Claudette King can be described as dynamic, amplified, and downright sassy. She exudes a confidence that perhaps was born of her struggle to prove who she is and at the same time carve out her own identity. As the daughter of the all-time Blues iconic legend, B.B. King, Claudette grew up attending church and had a “normal” everyday life which included attending public school and seemed far removed from the star-studded world of her father. Her life was so normal that her classmates did not believe she was the daughter of B.B. King. “There was a high burden of proof for me to convince my classmates,” says King. INSPIRATION Inheriting her father's gift for music, Claudette sang in glee clubs and the choir of Reverend Brown's Baptist church growing up in the San Francisco Bay Area.

"My inspiration is my dad," says Claudette, who was also mindful of how her father was always on the international concert circuit as the tireless Ambassador of the Blues. Listening to the radio and her mother's collection of record albums, she soaked up the joyous singing of notables like Aretha Franklin, Chaka Khan, Michael Jackson, and Mahalia Jackson. The late '60s was a particularly good time for B. B. King, whose star in the blues firmament first appeared in 1951 with the black audience hit Three OClock Blues.

A blues revival helmed by the Paul Butterfield band in the States and the Rolling Stones in England spurred white college students into investigating King's vast talents.

The Mississippi-born guitarist who once worked in the cotton fields hit it big with his Top Twenty pop chart smash The "Thrill Is Gone." His popularity increased with an appearance on television's Tonight Show with Johnny Carson. Not least, in his personal life, he celebrated the birth of a baby daughter, Claudette.

EARLY YEARS In her twenties and thirties, Claudette made occasional club and concert appearances around town. The most memorable shows were with her father, at the well-regarded Circle Star Theatre, on the peninsula between San Francisco and San Jose, and with Etta James. She has a particular fondness for the 1991 San Francisco Blues Festival, where she sang happy birthday to 66-year-young B. B. while alongside Boz Scaggs, Robert Cray, Bobby McFerrin, and other luminaries.

Claudette made a blues and country music album entitled "Whiskey Makes Me Sin". As with so many other soul-blues singers past and present, Claudette stayed busy outside music with family obligations and decided the time was right to pursue her music career.

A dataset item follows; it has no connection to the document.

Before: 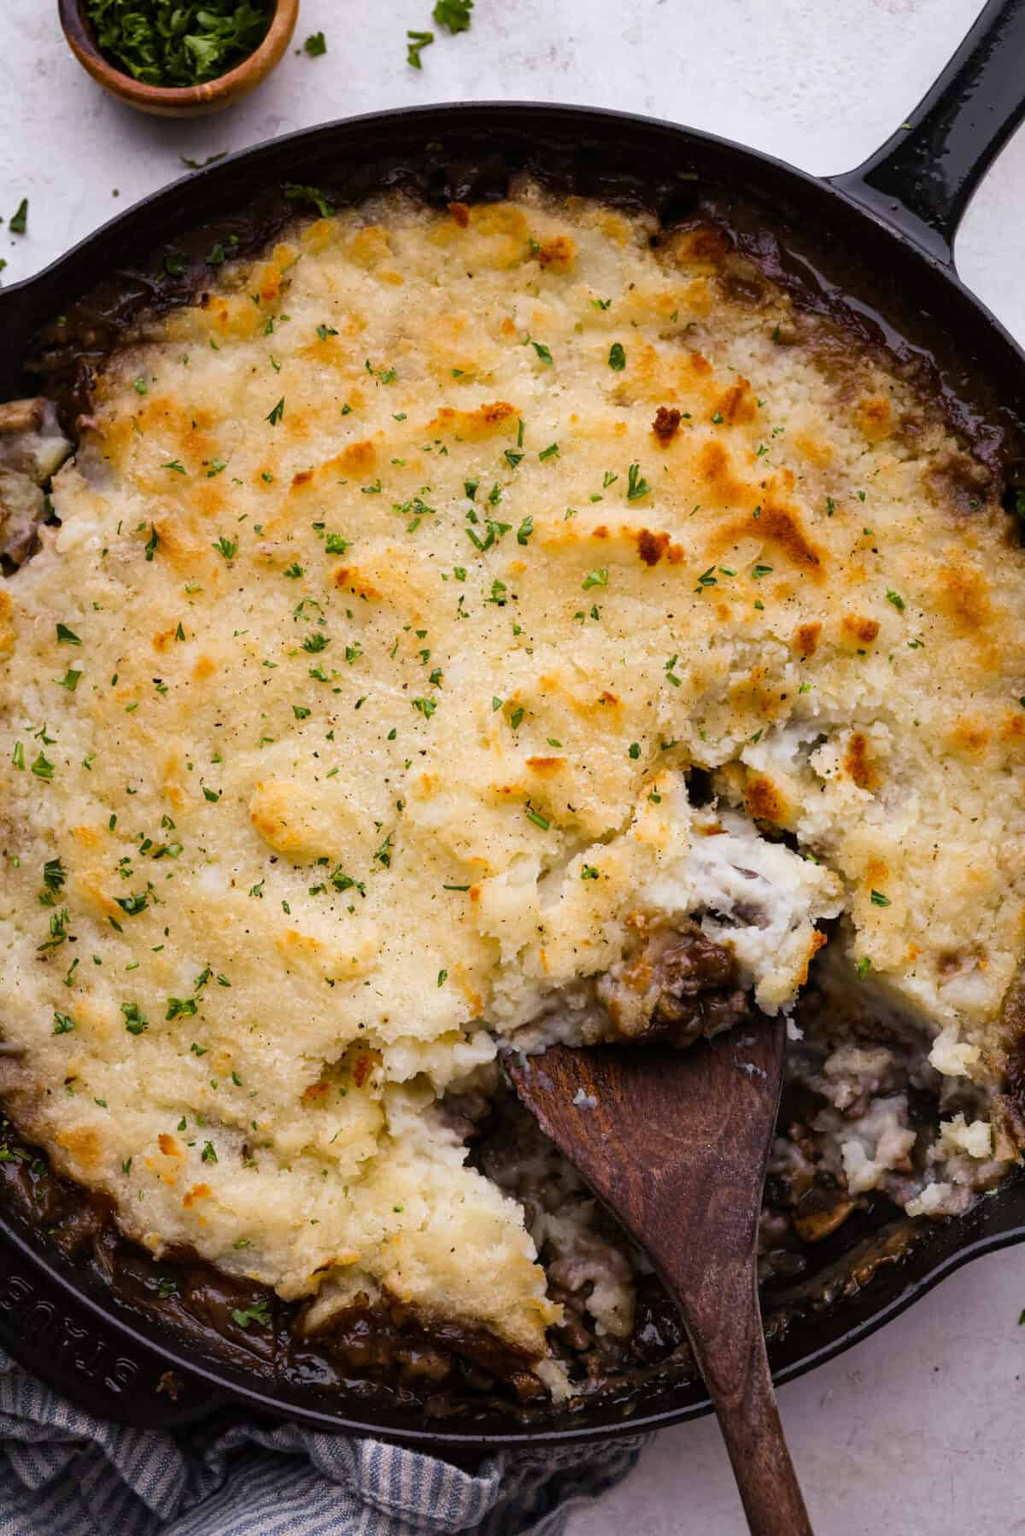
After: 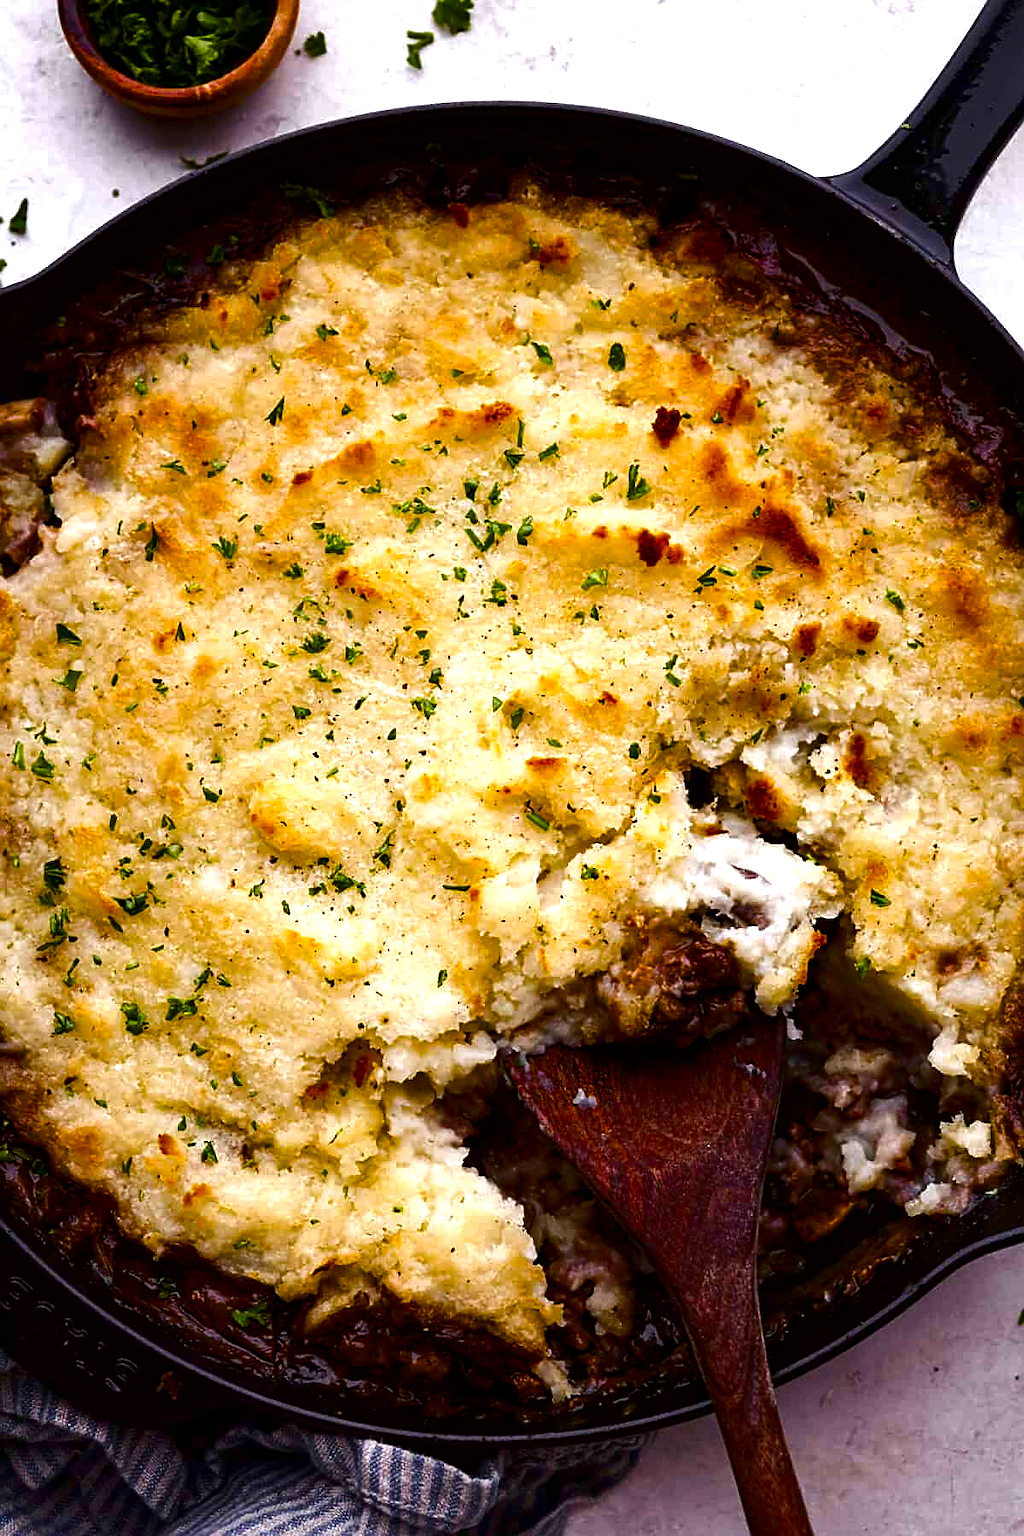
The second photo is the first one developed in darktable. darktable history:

THE TIMES RIGHT Onto Something, which collects tracks from that aforementioned post-festival session, features superior songs written for her by the world-class team of Dennis Walker and Alan Mirikitani. She is also fortunate to have the accompaniment of two groups of the leading blues musicians on the West Coast -- the most recent session has guitarist Mirikitani, bassist Richard Cousins, drummer Lee Spath, and keyboards player Jim Pugh, while guitarist Bobby Murray led the band on the earlier record date.